DH plays a lot of poker. Bordering on semi-professional, he has a winning record. I know this as I see our bank statements. I see what he withdraws at the beginning of an evening and what he puts back in at the end of the evening.

We have both enjoyed a more comfortable life from some of the extra cash he has brought in, which is like a third salary.

When we were first together he played poker a lot, I assumed it was just a hobby that he played with friends, but since we moved in together and subsequently got married I realised that it is in a professional context with strangers at a card room in London. I have visited him and watched some of his games and they are quite formal with high stakes.

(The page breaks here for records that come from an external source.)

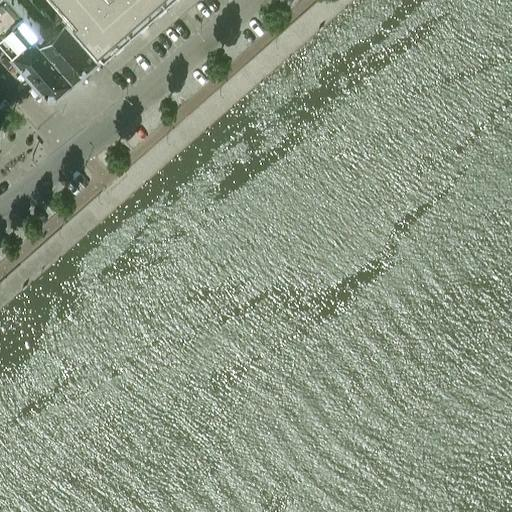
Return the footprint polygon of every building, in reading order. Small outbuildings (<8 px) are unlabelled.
[(31,22),(43,12),(32,0),(23,0),(0,20),(0,29),(1,31),(0,31),(0,36),(5,43),(9,40),(10,41),(31,22)] [(0,0),(0,20),(23,0),(0,0)] [(68,0),(103,40),(148,0),(68,0)] [(43,12),(31,22),(71,68),(97,45),(61,4),(54,9),(57,13),(51,19),(45,10),(43,12)] [(71,68),(31,22),(10,41),(42,78),(46,83),(54,84),(71,68)]
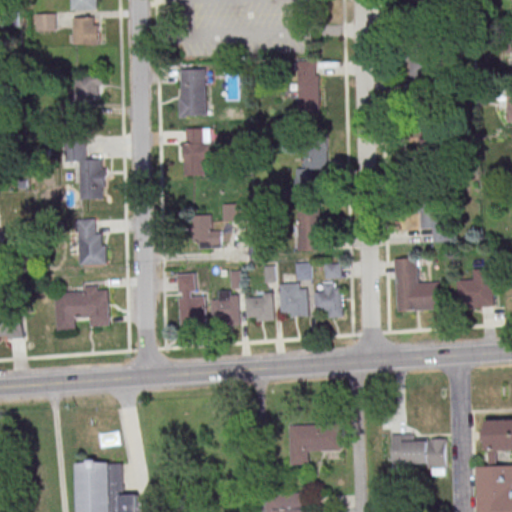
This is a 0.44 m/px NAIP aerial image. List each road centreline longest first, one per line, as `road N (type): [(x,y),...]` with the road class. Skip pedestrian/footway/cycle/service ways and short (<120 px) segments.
road 1 (tertiary): [(511,350),(0,387)]
road 2 (residential): [(149,377),(135,0)]
road 3 (residential): [(370,361),(359,0)]
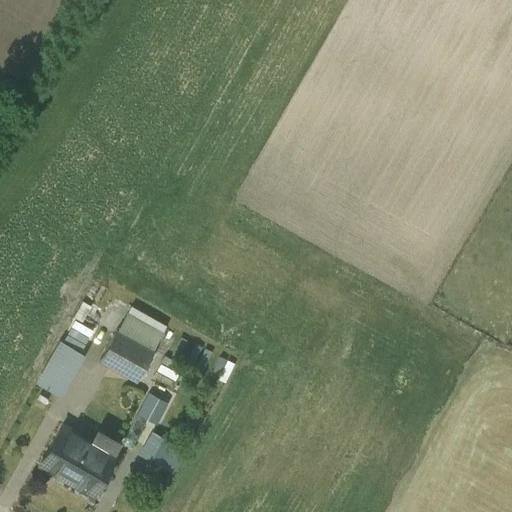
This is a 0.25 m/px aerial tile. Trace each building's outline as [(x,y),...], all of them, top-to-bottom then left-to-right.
[(89,299),(109,309),(118,292),(97,282),(89,299)] [(153,349),(116,328),(99,358),(136,379),(153,349)] [(75,363),(54,351),(37,382),(58,394),(75,363)] [(221,357),(215,376),(231,381),(236,361),(221,357)] [(156,378),(174,388),(184,369),(166,360),(156,378)] [(141,413),(161,423),(172,400),(151,391),(141,413)] [(115,454),(62,424),(39,463),(93,493),(115,454)] [(139,461),(171,477),(184,451),(152,435),(139,461)]
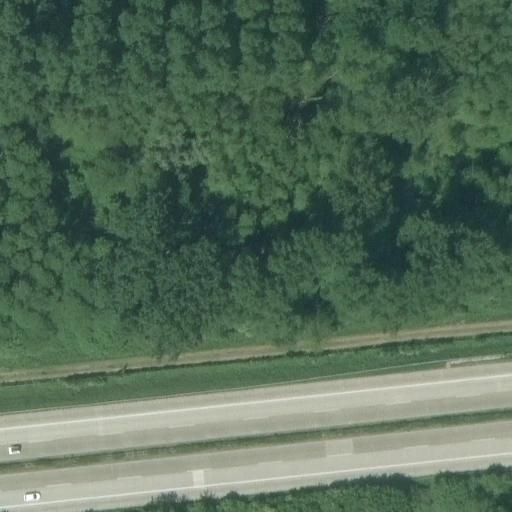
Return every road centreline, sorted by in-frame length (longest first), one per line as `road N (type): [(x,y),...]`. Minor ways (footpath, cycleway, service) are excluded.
road 1 (motorway): [(0,494),(511,440)]
road 2 (motorway): [(511,394),(0,448)]
road 3 (track): [(0,378),(511,327)]
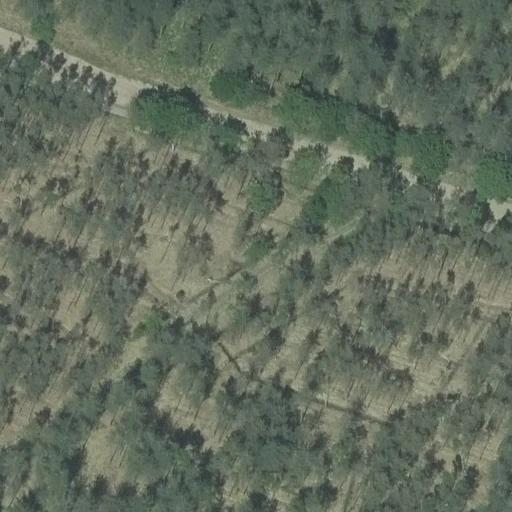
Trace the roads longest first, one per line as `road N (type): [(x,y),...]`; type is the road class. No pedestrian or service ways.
road 1 (track): [(0,41),(511,211)]
road 2 (track): [(0,457),(391,193)]
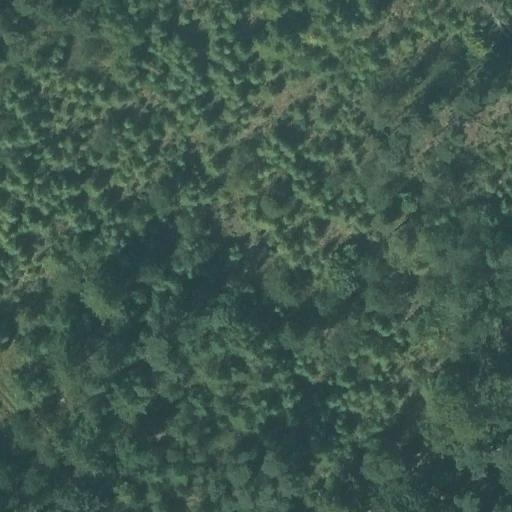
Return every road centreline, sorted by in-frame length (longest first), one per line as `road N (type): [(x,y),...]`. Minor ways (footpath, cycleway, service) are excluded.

I have a problem dealing with it and I'm not totally sure why. Sometimes DH can spend all night playing. He can leave the house at 5pm after work, and not get back til 5am. Often he has to work the next day and becomes exhausted, moody and unavailable.

When he wins he is happy, but the occasional time that he loses he gets very angry and takes it out on everyone around him. DH is on holiday from work at the moment, but for three nights now he has been out all night playing. He suffered a loss the first night and came back at 6am very angry. He said that I had caused him stress during the day and he had not gone to poker in the right mood. He compared himself to a professional athlete and said that the spouses of professional athletes have to be careful not to upset them before a game because the stakes are so high. He also says that he needs to retain testosterone because it makes him more aggressive during the game, and so refuses to have sex when he goes.

On average he goes three times a week, but recently due to his holiday it's been quite intense.

The reason he feels I upset him was because I had complained to him about something in the house - not doing the housework - and we had a bit of bickering before he left for the card room.

But to be blamed for him losing I think is outrageous. He is a grown man making his own decisions, I have not cost him a loss by communicating with him like any other DW to her DH.

Does his anger when he loses point towards the fact he could be addicted? Whenever I bring up the possibility of an addiction he gets extremely upset and angry with me. And he reminds me how much I enjoy the life his extra earnings afford us. (He made about £70K tax free from playing poker last year and it has helped us hugely with the mortgage and looking after both of our ill parents.)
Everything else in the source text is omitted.